Celebrating History-November 17, 1917

There wasn’t much local news in The Havre Plaindealer’s November 17, 1917 issue, but the war and its effects were quite prominent. The Havre Commercial Company took out a large ad containing a resolution from The American Clothing Manufacturers’ Association and the Associated Boys’ Clothing Manufacturers of Greater New York to eliminate certain parts of clothing for the upcoming spring season in an effort for those goods to be used to “adequately and warmly clothe” soldiers and sailors who were fighting in the war. Those articles included all belts, cuffs, pleats and “other like style features”.

Malcontents seemed to be up to no good again in Havre. We find these two articles on the Plaindealer’s front page:


“One of those individuals carrying many aliases was picked up by local officers Monday evening after making remarks reflecting upon the president and the country for having entered the war against Germany. The accused, who carried the card of the I. W. W., was sentenced to 30 days in the city bastille. In the meantime, his case may be considered by United States Attorney B. K. Wheeler, who has advised Judge Pyper that we will have a deputy in this city next week to investigate this and similar cases that have arisen here of late.

“John E. Henry, said to be a switchman, is a sadder, but wiser man. On Thursday evening Henry sent in an alarm of fire from a point in the western part of the city. The department responded only to find there was no real reason. It was ascertained that Henry sent in the alarm and he was called before Judge W. B. Pyper, who sentenced him to a fine of $25 and 30 days in jail. It is perhaps a safe assumption that Henry will try no more of these jokes in the future.”

Some neat news came out of Gildford this week.
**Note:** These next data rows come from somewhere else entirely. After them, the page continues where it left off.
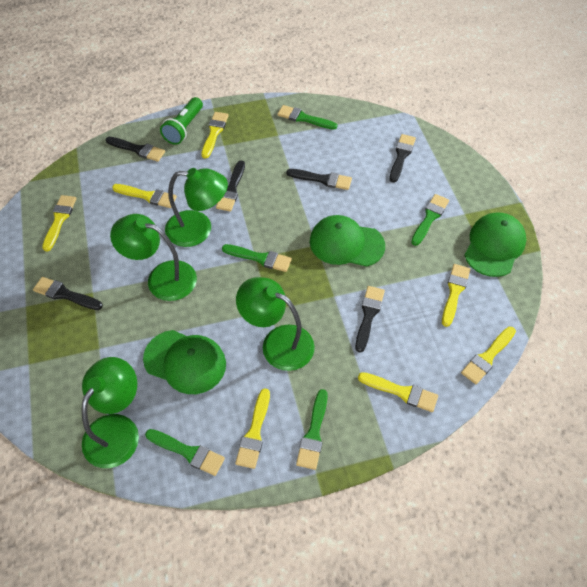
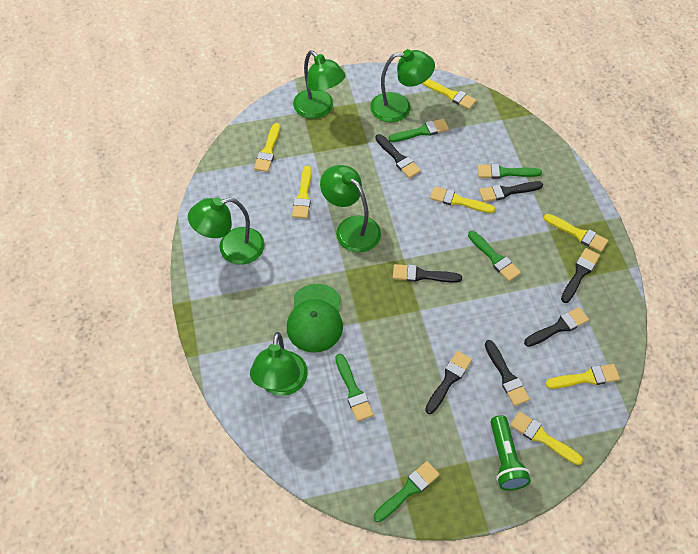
black brush: 6 -> 7
green cap: 3 -> 1
green lamp: 4 -> 5

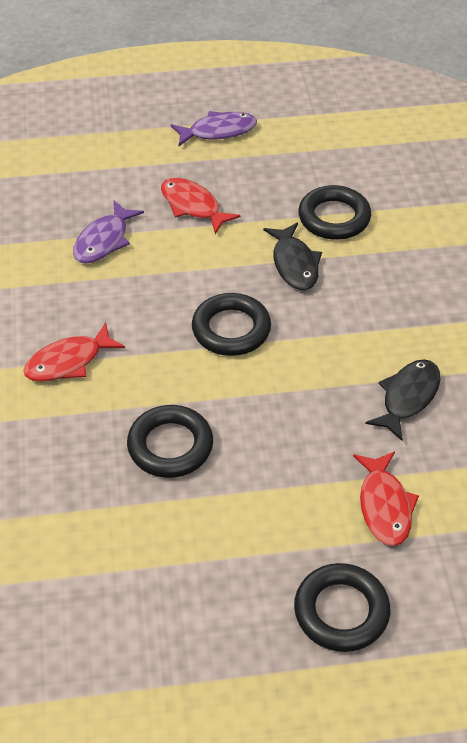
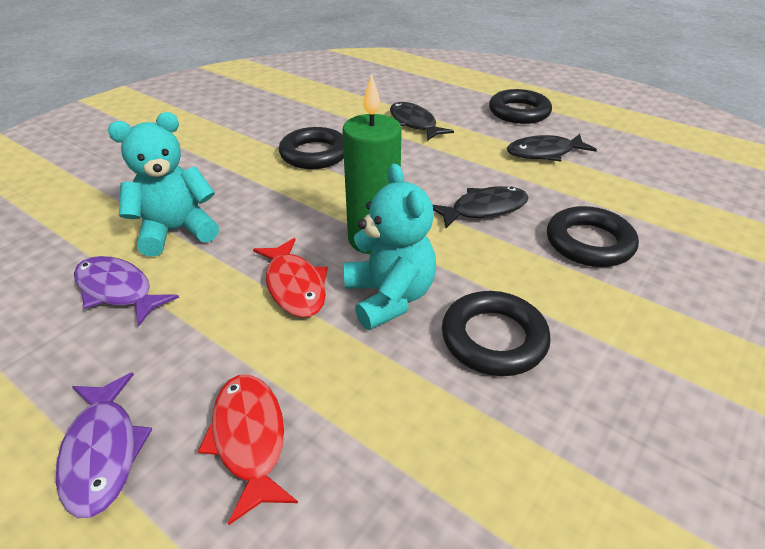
black fish: 2 -> 3
green candle: 0 -> 1
red fish: 3 -> 2
turquoise teddy bear: 0 -> 2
“Installation ceremonies of a lodge of Masons at Gildford were held on Thursday evening of this week. The new lodge has worked under the dispensation for some two years, and gives promise of becoming one of the strongest in the northern part of the state. Forty autos, carrying about 75 Havre Masons with their wives, went from Havre. In attendance upon the banquet and dance following the installation were more than 500 people from this and other points, and the event was declared to be one of the best ever held in northern Montana.”

Here is some news from the “Of Local Interest” social pages:

“The annual Thanksgiving dance for the Order of Railroad Trainmen, scheduled for the evening of November 29, promises to be one of the best affairs of the kind ever put on by this organization, which has the record for carrying out the most unique and enjoyable social affairs.
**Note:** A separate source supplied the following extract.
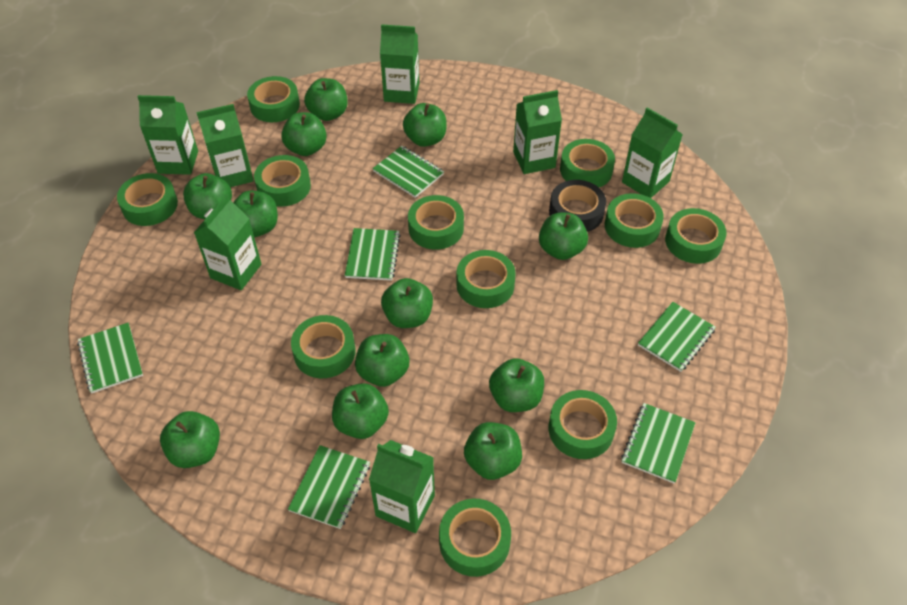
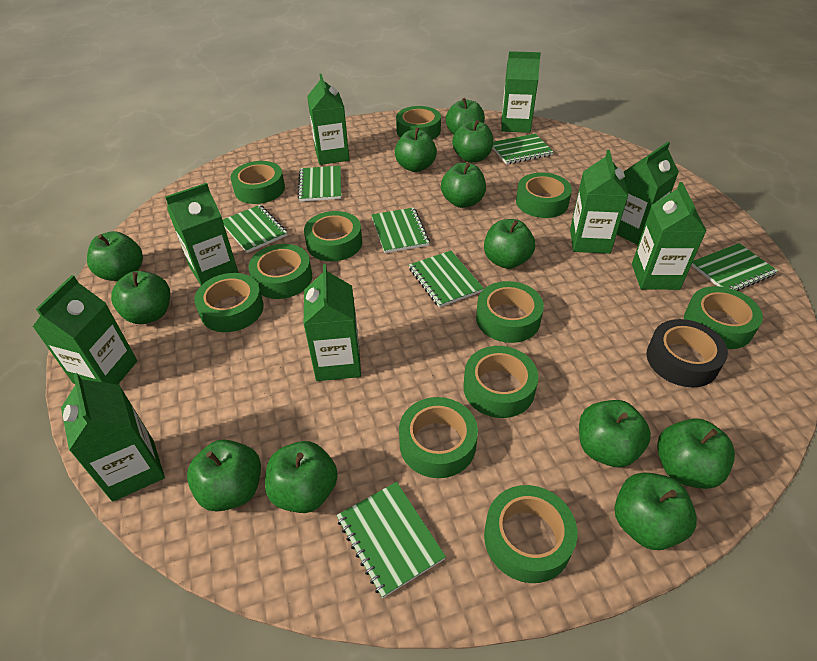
green carton: 7 -> 9
green notebook: 6 -> 7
“Mr. and Mrs. H. E. Loranger received a telegram yesterday morning from their son, stating that his division of marine corps was to leave that day for Philadelphia, from which point they would ship for the Canal zone.

“Christmas boxes for American soldiers in France will be sent from Hoboken, N. J., to France, without charge by the Wells-Fargo express. All packages must be plainly addressed and sent in care of Commanding General, Hoboken.

“But two days was required to raise Hill county’s quota of $1500 for the $35,000,000 fund asked for by the Army Y. M. C. A. The larger portion of the amount was raised in Havre on the first day, and the deputies under H. E. Clack, chairman of this county, easily cleaned up the remainder on Tuesday.”